┌─ MATERIAL FOR THE TASK

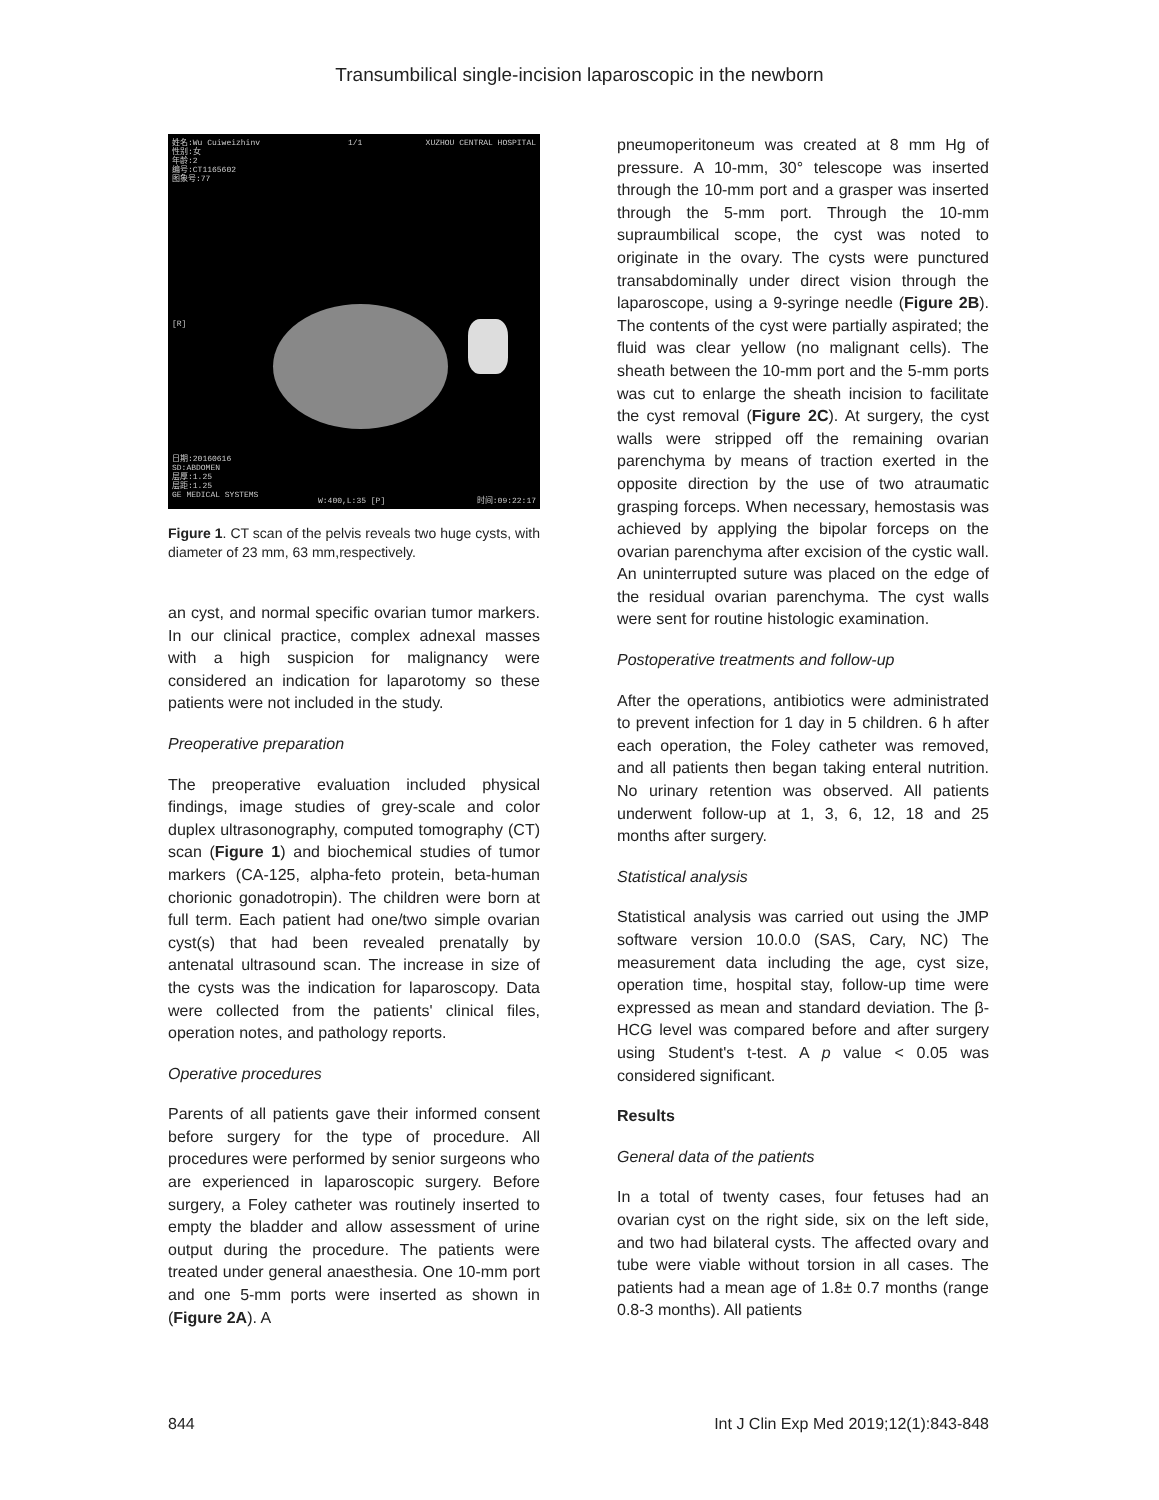Transumbilical single-incision laparoscopic in the newborn
姓名:Wu Cuiweizhinv
性别:女
年龄:2
编号:CT1165602
图象号:77
1/1 XUZHOU CENTRAL HOSPITAL
[R]
日期:20160616
SD:ABDOMEN
层厚:1.25
层距:1.25
GE MEDICAL SYSTEMS
W:400,L:35 [P] 时间:09:22:17
Figure 1. CT scan of the pelvis reveals two huge cysts, with diameter of 23 mm, 63 mm,respectively.
an cyst, and normal specific ovarian tumor markers. In our clinical practice, complex adnexal masses with a high suspicion for malignancy were considered an indication for laparotomy so these patients were not included in the study.
Preoperative preparation
The preoperative evaluation included physical findings, image studies of grey-scale and color duplex ultrasonography, computed tomography (CT) scan (Figure 1) and biochemical studies of tumor markers (CA-125, alpha-feto protein, beta-human chorionic gonadotropin). The children were born at full term. Each patient had one/two simple ovarian cyst(s) that had been revealed prenatally by antenatal ultrasound scan. The increase in size of the cysts was the indication for laparoscopy. Data were collected from the patients' clinical files, operation notes, and pathology reports.
Operative procedures
Parents of all patients gave their informed consent before surgery for the type of procedure. All procedures were performed by senior surgeons who are experienced in laparoscopic surgery. Before surgery, a Foley catheter was routinely inserted to empty the bladder and allow assessment of urine output during the procedure. The patients were treated under general anaesthesia. One 10-mm port and one 5-mm ports were inserted as shown in (Figure 2A). A
pneumoperitoneum was created at 8 mm Hg of pressure. A 10-mm, 30° telescope was inserted through the 10-mm port and a grasper was inserted through the 5-mm port. Through the 10-mm supraumbilical scope, the cyst was noted to originate in the ovary. The cysts were punctured transabdominally under direct vision through the laparoscope, using a 9-syringe needle (Figure 2B). The contents of the cyst were partially aspirated; the fluid was clear yellow (no malignant cells). The sheath between the 10-mm port and the 5-mm ports was cut to enlarge the sheath incision to facilitate the cyst removal (Figure 2C). At surgery, the cyst walls were stripped off the remaining ovarian parenchyma by means of traction exerted in the opposite direction by the use of two atraumatic grasping forceps. When necessary, hemostasis was achieved by applying the bipolar forceps on the ovarian parenchyma after excision of the cystic wall. An uninterrupted suture was placed on the edge of the residual ovarian parenchyma. The cyst walls were sent for routine histologic examination.
Postoperative treatments and follow-up
After the operations, antibiotics were administrated to prevent infection for 1 day in 5 children. 6 h after each operation, the Foley catheter was removed, and all patients then began taking enteral nutrition. No urinary retention was observed. All patients underwent follow-up at 1, 3, 6, 12, 18 and 25 months after surgery.
Statistical analysis
Statistical analysis was carried out using the JMP software version 10.0.0 (SAS, Cary, NC) The measurement data including the age, cyst size, operation time, hospital stay, follow-up time were expressed as mean and standard deviation. The β-HCG level was compared before and after surgery using Student's t-test. A p value < 0.05 was considered significant.
Results
General data of the patients
In a total of twenty cases, four fetuses had an ovarian cyst on the right side, six on the left side, and two had bilateral cysts. The affected ovary and tube were viable without torsion in all cases. The patients had a mean age of 1.8± 0.7 months (range 0.8-3 months). All patients
844 Int J Clin Exp Med 2019;12(1):843-848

└─

Copy the lines above exactly and exclude every image.

-- RESPONSE --
Transumbilical single-incision laparoscopic in the newborn
姓名:Wu Cuiweizhinv
性别:女
年龄:2
编号:CT1165602
图象号:77
1/1 XUZHOU CENTRAL HOSPITAL
[R]
日期:20160616
SD:ABDOMEN
层厚:1.25
层距:1.25
GE MEDICAL SYSTEMS
W:400,L:35 [P] 时间:09:22:17
Figure 1. CT scan of the pelvis reveals two huge cysts, with diameter of 23 mm, 63 mm,respectively.
an cyst, and normal specific ovarian tumor markers. In our clinical practice, complex adnexal masses with a high suspicion for malignancy were considered an indication for laparotomy so these patients were not included in the study.
Preoperative preparation
The preoperative evaluation included physical findings, image studies of grey-scale and color duplex ultrasonography, computed tomography (CT) scan (Figure 1) and biochemical studies of tumor markers (CA-125, alpha-feto protein, beta-human chorionic gonadotropin). The children were born at full term. Each patient had one/two simple ovarian cyst(s) that had been revealed prenatally by antenatal ultrasound scan. The increase in size of the cysts was the indication for laparoscopy. Data were collected from the patients' clinical files, operation notes, and pathology reports.
Operative procedures
Parents of all patients gave their informed consent before surgery for the type of procedure. All procedures were performed by senior surgeons who are experienced in laparoscopic surgery. Before surgery, a Foley catheter was routinely inserted to empty the bladder and allow assessment of urine output during the procedure. The patients were treated under general anaesthesia. One 10-mm port and one 5-mm ports were inserted as shown in (Figure 2A). A
pneumoperitoneum was created at 8 mm Hg of pressure. A 10-mm, 30° telescope was inserted through the 10-mm port and a grasper was inserted through the 5-mm port. Through the 10-mm supraumbilical scope, the cyst was noted to originate in the ovary. The cysts were punctured transabdominally under direct vision through the laparoscope, using a 9-syringe needle (Figure 2B). The contents of the cyst were partially aspirated; the fluid was clear yellow (no malignant cells). The sheath between the 10-mm port and the 5-mm ports was cut to enlarge the sheath incision to facilitate the cyst removal (Figure 2C). At surgery, the cyst walls were stripped off the remaining ovarian parenchyma by means of traction exerted in the opposite direction by the use of two atraumatic grasping forceps. When necessary, hemostasis was achieved by applying the bipolar forceps on the ovarian parenchyma after excision of the cystic wall. An uninterrupted suture was placed on the edge of the residual ovarian parenchyma. The cyst walls were sent for routine histologic examination.
Postoperative treatments and follow-up
After the operations, antibiotics were administrated to prevent infection for 1 day in 5 children. 6 h after each operation, the Foley catheter was removed, and all patients then began taking enteral nutrition. No urinary retention was observed. All patients underwent follow-up at 1, 3, 6, 12, 18 and 25 months after surgery.
Statistical analysis
Statistical analysis was carried out using the JMP software version 10.0.0 (SAS, Cary, NC) The measurement data including the age, cyst size, operation time, hospital stay, follow-up time were expressed as mean and standard deviation. The β-HCG level was compared before and after surgery using Student's t-test. A p value < 0.05 was considered significant.
Results
General data of the patients
In a total of twenty cases, four fetuses had an ovarian cyst on the right side, six on the left side, and two had bilateral cysts. The affected ovary and tube were viable without torsion in all cases. The patients had a mean age of 1.8± 0.7 months (range 0.8-3 months). All patients
844 Int J Clin Exp Med 2019;12(1):843-848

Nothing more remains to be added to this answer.